Genesis 3:8-15;2 Cor. 4:13-15:1; Mark 3:20-35
As
technology continues to advance, more and more of the devices that we use have
moved from the specific purpose for which they were created to multiple
purposes. The best example of this integration has to be mobile phones.
Originally designed to bring portability to voice communication, they evolved
to include text messaging and email and now have full internet connectivity
with a host of applications. Today's smart phone has far more computing power
than the PCs of a decade ago. It seems that among the features of a smart
phone, voice communication ranks fairly low both in importance and use. Never
mind that the mobile phone was originally created for this very purpose.

If not
technology, what's behind our loss of the purpose for which we've been created?
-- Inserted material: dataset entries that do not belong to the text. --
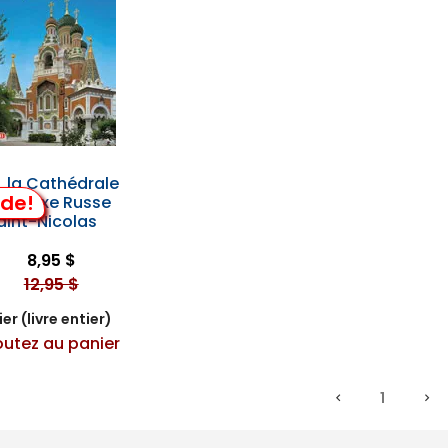
, la Cathédrale
lde!
hodoxe Russe
aint-Nicolas
8,95 $
12,95 $
er (livre entier)
outez au panier
1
The answer is found in our culture's ever increasing acceptance of the thinking
that we have evolved from lower life forms and, along with it, our rejection of
the idea that we were created by God for a purpose. We've embraced Darwinism as
a world view because it frees us to do, think, and be whatever we desire, but
it has stripped us of real and lasting purpose by insisting that we understand
of ourselves as products of randomness rather than design and impressing upon
us that our lives are governed by accidents instead of divine intent. We are,
according to this view of man, simple and finite creatures. In its quest to
understand what we cannot know, science has dismissed us as unique in God's
creation and robbed us of the very purpose for which we were created: eternal
life with Christ. But God insists on making His intent for us known. He will
not sit idle while we perish. To this end He has given us His Son, who joyfully
reveals the Kingdom and the very purpose for which we've been made.